In this presentation I’m trying to make SNMP “simple” again and understandable for everybody.

Team Icinga – (EN) Current State of Icinga

Current state of the Icinga project.

Richard Huber – (DE) MoTMa (Monitoring Ticketing Manager)

Eine zuverlässige Kommunikation zwischen dem Monitoring und dem ITSM ist ein Muss auch aus SLA Sicht. ITSM bieten verschiedene Schnittstellen an. Ideal ist der WEB-Service, dieser ermöglicht eine bidirektionale Kommunikation.

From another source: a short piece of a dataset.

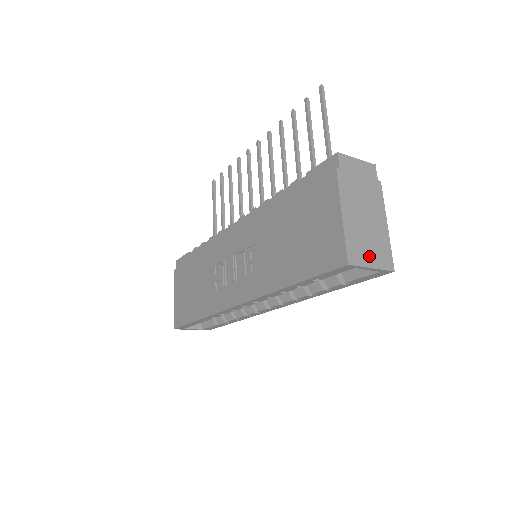
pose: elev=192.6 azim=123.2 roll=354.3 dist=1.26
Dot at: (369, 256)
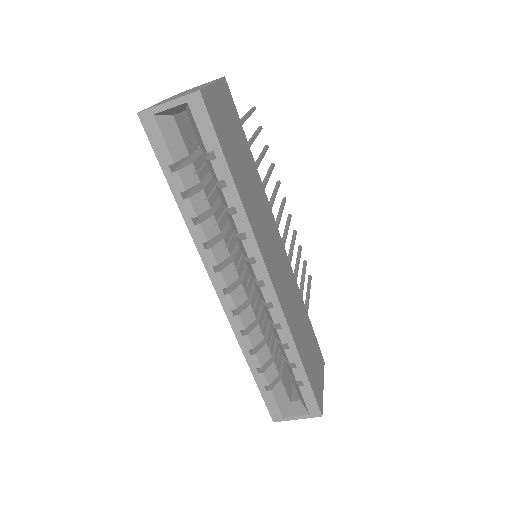
Dot at: occluded
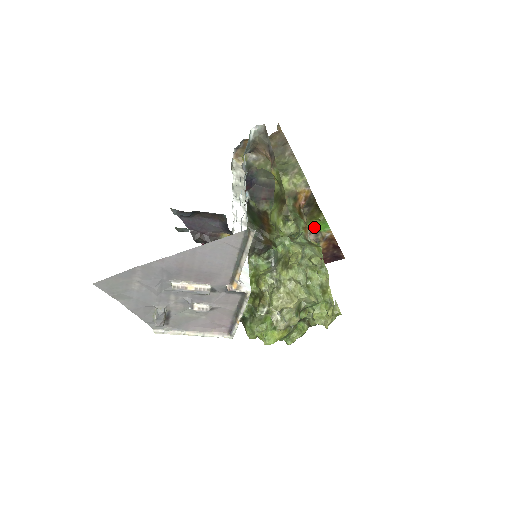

Dabei stellen sich verschiedene Herausforderungen:

– Der Webservice nicht funktioniert, wer ist für die Ablieferung eines Incidents verantwortlich
– Mehrere Monitoring Tools sind im Einsatz sind
– Für den gleichen Vorfall sendet das Monitoring mehrere Incidents
– Events/Incidents müssen unterschiedlich priorisiert werden

MoTMa agiert als Schnittstelle dazwischen und löst diese Anforderungen.

https://github.com/RealStuff/MoTMa

Markus Thiel – (DE) Monitoring – dos and don’ts

Which monitoring- responsible does not know this or similar questions? How could a CRM fall-out remain undetected for hours, despite profound monitoring? Why do we have 3000 events in the console even if everything works? In monitoring- projects there are always multi-layered problems and challenges, and the causes may be of technical or non-technical nature. The goal of this talk is to present field-tested approaches and tips on how to identify the causes by analysing the environment and thereby deducing countermeasures and strategies.

Walter Heck – (EN) Monitoring and Alerting for logs

Many of us are using elastic stack with logstash as a way to gather logs in a central place and parse them into understandable information. Throw on Kibana for root cause analysis and Grafana for beautiful dashboards and the picture is almost complete. But there has been one thing missing: monitoring logs for issues and taking action on them in icinga. This has recently been made possible by the logstash output for icinga (https://github.com/Icinga/logstash-output-icinga). This not only allows us to raise alerts, it also allows us to do things like schedule downtimes and add comments to hosts. In this session we’ll explore the possibilities brought on by this new logstash output and show you some examples of what you can do with it.

 

Anthony Goddard – (EN) Monitoring Challenges in a World of Automation

Public and private cloud infrastructures promise to make fully dynamic infrastructure a reality – compute instances can be provisioned and terminated at a moments notice, all in response to customer demand. Though “auto-scaling” was once held as the pinnacle of infrastructure automation, it is now considered table stakes. And while this has relieved certain operational burdens (developers can now have access to “on-demand” compute!), it has also created new challenges.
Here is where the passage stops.